GIVEN EXERCISE 1:
Copy the rows below verbatim. Begin at the row that contains "pose: elev=306.6 azim=302.0" and stop after the row that contains "Dot at: (282, 228)".

SUPPLIED PASSAGE:
"""
U.S. v. Marcyes

Decision Date26 July 1977
Docket NumberNos. 76-2686 and 76-2848,s. 76-2686 and 76-2848
Citation557 F.2d 1361
PartiesUNITED STATES of America, Plaintiff-Appellee, v. Mary MARCYES and James Siddle, Defendants-Appellants. UNITED STATES of America, Plaintiff-Appellee, v. Benjamin REED, Defendant-Appellant.
CourtU.S. Court of Appeals — Ninth Circuit

John H. Clinebell, Tacoma, Wash., Irwin H. Schwartz, Federal Public Defender, Seattle, Wash., for defendants-appellants.

Robert M. Taylor, U. S. Atty., Jack A. Meyerson, Asst. U. S. Atty., Seattle, Wash., for plaintiff-appellee.

Appeal from the United States District Court for the Western District of Washington.

Before WRIGHT, KILKENNY and ANDERSON, Circuit Judges.
"""
GIVEN EXERCISE 2:
Write out the U.S. v. Marcyes heading above word for word.

RECORDS SHOWN:
"""
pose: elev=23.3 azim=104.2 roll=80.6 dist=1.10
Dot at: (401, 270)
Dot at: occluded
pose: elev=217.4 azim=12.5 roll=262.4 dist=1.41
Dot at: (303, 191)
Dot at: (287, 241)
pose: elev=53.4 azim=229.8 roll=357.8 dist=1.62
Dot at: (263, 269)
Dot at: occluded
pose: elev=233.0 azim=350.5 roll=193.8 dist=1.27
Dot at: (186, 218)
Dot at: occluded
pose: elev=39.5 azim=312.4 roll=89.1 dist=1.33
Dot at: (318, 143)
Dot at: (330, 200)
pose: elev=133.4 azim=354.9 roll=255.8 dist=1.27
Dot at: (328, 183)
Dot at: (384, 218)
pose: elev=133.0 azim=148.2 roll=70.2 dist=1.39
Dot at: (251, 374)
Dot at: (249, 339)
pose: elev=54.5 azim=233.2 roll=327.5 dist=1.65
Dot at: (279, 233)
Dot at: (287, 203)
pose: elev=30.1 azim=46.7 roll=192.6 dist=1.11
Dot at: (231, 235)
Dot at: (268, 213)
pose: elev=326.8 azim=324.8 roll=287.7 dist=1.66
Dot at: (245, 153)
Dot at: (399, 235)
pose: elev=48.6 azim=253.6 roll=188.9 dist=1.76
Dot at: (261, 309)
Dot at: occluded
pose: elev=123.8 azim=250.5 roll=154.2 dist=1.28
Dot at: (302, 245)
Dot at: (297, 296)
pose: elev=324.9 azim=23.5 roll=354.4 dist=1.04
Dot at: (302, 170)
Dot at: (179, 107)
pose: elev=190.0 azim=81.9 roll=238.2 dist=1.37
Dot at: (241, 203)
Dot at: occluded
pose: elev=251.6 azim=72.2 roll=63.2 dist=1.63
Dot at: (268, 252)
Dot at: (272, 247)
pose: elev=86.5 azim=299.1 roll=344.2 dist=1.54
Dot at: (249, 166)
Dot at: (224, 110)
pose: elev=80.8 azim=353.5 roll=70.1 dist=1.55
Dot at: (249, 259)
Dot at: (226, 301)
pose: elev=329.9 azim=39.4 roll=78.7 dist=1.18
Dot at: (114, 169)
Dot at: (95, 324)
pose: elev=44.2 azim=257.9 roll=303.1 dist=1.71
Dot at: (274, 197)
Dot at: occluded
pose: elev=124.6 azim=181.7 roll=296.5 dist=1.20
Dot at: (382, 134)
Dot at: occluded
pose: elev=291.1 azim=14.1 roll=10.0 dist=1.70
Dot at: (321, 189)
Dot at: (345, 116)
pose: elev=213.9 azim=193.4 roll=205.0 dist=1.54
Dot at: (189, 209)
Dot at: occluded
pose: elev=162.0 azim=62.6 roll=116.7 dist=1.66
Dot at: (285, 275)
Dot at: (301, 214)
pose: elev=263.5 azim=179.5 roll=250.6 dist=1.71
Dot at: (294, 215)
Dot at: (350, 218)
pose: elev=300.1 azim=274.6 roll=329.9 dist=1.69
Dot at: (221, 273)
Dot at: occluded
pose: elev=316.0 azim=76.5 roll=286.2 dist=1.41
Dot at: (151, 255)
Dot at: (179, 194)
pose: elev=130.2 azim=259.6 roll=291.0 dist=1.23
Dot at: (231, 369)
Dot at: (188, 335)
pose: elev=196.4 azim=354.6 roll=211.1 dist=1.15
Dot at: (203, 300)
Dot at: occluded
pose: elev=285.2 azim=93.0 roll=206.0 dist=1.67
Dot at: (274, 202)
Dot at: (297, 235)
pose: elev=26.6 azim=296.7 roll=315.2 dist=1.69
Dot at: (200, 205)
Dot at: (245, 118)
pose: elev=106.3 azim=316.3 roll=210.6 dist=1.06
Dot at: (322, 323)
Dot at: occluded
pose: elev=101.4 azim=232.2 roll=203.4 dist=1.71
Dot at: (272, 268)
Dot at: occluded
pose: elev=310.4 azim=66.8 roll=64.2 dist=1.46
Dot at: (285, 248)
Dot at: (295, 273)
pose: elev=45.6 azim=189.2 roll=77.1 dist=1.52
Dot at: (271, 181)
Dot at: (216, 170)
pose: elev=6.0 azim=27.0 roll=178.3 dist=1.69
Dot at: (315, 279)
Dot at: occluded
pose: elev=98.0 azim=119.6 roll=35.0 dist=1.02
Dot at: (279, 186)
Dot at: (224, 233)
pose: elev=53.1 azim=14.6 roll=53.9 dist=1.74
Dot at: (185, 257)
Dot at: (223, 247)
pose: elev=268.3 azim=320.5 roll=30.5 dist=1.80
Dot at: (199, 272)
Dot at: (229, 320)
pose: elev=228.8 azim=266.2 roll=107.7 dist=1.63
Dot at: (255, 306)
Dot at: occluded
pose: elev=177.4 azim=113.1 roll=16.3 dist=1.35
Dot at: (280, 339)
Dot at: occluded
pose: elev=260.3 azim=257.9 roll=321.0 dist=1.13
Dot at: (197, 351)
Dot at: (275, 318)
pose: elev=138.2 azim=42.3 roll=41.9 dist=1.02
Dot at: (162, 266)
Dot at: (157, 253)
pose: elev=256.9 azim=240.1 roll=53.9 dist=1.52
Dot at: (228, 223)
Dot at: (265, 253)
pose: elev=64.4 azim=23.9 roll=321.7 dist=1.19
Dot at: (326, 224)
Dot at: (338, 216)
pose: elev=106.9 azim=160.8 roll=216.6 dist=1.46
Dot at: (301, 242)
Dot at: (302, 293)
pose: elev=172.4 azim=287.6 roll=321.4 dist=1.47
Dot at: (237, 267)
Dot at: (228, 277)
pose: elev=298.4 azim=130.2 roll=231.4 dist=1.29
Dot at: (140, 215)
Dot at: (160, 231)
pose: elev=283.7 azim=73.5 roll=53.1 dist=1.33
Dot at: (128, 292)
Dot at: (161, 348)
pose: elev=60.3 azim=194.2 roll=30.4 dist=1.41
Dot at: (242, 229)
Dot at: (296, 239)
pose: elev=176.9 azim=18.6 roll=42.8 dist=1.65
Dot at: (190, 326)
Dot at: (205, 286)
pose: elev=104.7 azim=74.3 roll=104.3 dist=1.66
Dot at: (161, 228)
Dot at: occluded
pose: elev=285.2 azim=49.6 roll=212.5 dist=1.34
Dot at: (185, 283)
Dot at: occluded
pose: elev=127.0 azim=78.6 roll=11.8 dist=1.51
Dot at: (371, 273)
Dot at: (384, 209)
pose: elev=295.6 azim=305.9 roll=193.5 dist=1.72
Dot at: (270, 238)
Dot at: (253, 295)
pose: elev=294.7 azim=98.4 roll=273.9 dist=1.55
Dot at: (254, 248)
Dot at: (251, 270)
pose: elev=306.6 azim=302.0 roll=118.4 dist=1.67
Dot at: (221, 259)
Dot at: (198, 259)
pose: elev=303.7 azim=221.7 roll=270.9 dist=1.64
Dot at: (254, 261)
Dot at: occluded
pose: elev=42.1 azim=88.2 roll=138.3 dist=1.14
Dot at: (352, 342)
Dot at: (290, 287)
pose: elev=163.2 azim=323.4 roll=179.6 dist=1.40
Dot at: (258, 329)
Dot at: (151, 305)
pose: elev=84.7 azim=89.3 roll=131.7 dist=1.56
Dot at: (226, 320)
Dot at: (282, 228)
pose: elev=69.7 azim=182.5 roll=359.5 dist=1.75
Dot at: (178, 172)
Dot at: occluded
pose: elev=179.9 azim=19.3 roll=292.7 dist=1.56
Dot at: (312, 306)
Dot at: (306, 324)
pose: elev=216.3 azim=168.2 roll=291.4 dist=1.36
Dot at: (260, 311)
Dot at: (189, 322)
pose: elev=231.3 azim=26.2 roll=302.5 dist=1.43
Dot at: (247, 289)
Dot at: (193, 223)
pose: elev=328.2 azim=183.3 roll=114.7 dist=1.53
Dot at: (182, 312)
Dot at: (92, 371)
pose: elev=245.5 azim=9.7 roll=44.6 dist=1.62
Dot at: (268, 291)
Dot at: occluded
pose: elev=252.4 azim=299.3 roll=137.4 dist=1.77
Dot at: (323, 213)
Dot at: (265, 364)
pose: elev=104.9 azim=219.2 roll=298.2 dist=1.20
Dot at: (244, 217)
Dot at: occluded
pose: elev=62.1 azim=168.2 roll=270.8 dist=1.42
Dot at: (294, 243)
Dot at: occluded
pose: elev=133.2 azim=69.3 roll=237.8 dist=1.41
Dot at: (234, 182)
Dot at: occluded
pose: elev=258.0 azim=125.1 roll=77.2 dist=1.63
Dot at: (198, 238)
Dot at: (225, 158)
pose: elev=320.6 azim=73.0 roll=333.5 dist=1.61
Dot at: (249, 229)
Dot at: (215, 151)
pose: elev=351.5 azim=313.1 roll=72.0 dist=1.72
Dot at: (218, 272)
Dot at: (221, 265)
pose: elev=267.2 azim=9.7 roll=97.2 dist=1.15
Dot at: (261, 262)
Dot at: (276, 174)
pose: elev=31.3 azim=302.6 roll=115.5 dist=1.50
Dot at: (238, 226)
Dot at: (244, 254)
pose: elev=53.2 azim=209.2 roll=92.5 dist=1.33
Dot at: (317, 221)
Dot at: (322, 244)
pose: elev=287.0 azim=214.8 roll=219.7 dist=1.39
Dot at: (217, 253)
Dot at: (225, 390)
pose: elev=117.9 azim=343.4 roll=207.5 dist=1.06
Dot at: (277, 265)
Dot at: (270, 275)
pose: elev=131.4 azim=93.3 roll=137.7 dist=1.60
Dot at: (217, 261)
"""
EXPECTED OUTPUT 1:
pose: elev=306.6 azim=302.0 roll=118.4 dist=1.67
Dot at: (221, 259)
Dot at: (198, 259)
pose: elev=303.7 azim=221.7 roll=270.9 dist=1.64
Dot at: (254, 261)
Dot at: occluded
pose: elev=42.1 azim=88.2 roll=138.3 dist=1.14
Dot at: (352, 342)
Dot at: (290, 287)
pose: elev=163.2 azim=323.4 roll=179.6 dist=1.40
Dot at: (258, 329)
Dot at: (151, 305)
pose: elev=84.7 azim=89.3 roll=131.7 dist=1.56
Dot at: (226, 320)
Dot at: (282, 228)

EXPECTED OUTPUT 2:
U.S. v. Marcyes

Decision Date26 July 1977
Docket NumberNos. 76-2686 and 76-2848,s. 76-2686 and 76-2848
Citation557 F.2d 1361
PartiesUNITED STATES of America, Plaintiff-Appellee, v. Mary MARCYES and James Siddle, Defendants-Appellants. UNITED STATES of America, Plaintiff-Appellee, v. Benjamin REED, Defendant-Appellant.
CourtU.S. Court of Appeals — Ninth Circuit

John H. Clinebell, Tacoma, Wash., Irwin H. Schwartz, Federal Public Defender, Seattle, Wash., for defendants-appellants.

Robert M. Taylor, U. S. Atty., Jack A. Meyerson, Asst. U. S. Atty., Seattle, Wash., for plaintiff-appellee.

Appeal from the United States District Court for the Western District of Washington.

Before WRIGHT, KILKENNY and ANDERSON, Circuit Judges.